When you’re expecting everyone who have already journeyed your steps tells of how quickly they will grow up. Of course you understand this ideology, or at least you have an understanding of it. Until you experience that moment you can not actually relate. With my lad starting preschool tomorrow I have been reflecting on how quickly he grew up. The frailty of your place in life is quickly becoming apparent, Sure you can be naive and figure he will always need his father and mother. Truth be told though, everyday he becomes more and more independant and more his own person. Sooner rather than later he will no longer be my little guy, he will be looking forward to seeing his newly made friends. No longer will he have the desire to sit with me in my chair and snuggle into me while watching a show. No longer will he want to play pretend with me foam sword and shield in hand while I chase him with a oversized T-rex toy. No longer will he enjoy being my weight bench, wanting to do exercise with me, nor will he like being pushed in the stroller for a jog.
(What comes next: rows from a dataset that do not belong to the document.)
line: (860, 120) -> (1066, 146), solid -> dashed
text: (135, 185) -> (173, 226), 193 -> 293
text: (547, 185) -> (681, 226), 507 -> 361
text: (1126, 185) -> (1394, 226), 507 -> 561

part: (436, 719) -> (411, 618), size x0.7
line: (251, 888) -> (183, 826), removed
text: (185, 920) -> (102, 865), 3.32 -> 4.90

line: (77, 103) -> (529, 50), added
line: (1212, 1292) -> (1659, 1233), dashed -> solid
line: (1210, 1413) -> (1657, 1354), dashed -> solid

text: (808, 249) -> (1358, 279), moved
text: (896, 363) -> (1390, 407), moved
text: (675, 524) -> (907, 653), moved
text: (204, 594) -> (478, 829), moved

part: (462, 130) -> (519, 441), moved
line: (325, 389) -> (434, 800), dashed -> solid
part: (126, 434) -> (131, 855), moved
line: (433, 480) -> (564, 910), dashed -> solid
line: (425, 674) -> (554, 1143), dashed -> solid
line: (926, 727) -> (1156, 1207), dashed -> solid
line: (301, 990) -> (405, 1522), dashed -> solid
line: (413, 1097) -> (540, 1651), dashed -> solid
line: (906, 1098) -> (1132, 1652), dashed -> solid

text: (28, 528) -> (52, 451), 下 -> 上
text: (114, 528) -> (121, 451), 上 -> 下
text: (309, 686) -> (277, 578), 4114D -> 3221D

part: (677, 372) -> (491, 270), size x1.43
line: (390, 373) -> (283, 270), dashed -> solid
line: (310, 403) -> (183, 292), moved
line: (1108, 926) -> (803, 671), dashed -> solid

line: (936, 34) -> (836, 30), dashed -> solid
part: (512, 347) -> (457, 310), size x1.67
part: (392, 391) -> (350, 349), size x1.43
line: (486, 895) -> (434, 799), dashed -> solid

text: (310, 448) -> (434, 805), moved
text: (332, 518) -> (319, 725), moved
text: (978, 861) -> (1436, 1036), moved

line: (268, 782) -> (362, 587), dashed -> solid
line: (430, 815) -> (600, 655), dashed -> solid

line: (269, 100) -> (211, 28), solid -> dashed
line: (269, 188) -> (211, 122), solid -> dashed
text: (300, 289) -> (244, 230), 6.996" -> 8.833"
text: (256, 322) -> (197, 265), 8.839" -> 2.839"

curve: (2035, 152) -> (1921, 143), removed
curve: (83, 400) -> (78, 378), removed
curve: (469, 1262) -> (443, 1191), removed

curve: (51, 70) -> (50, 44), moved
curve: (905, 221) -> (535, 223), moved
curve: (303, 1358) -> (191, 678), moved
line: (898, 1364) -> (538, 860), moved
I keep my strong face on, adamantly saying how I’m just relieved I’ve sustained another life for almost four years. Yet deep down inside, when I’m being most honest with myself, I wish he would just slow down with this whole growing up and getting big thing. It makes my heart ache so much thinking how quickly these last 3.75 years have gone by.
Tomorrow being the first day of preschool I know who wont be ready, His parents!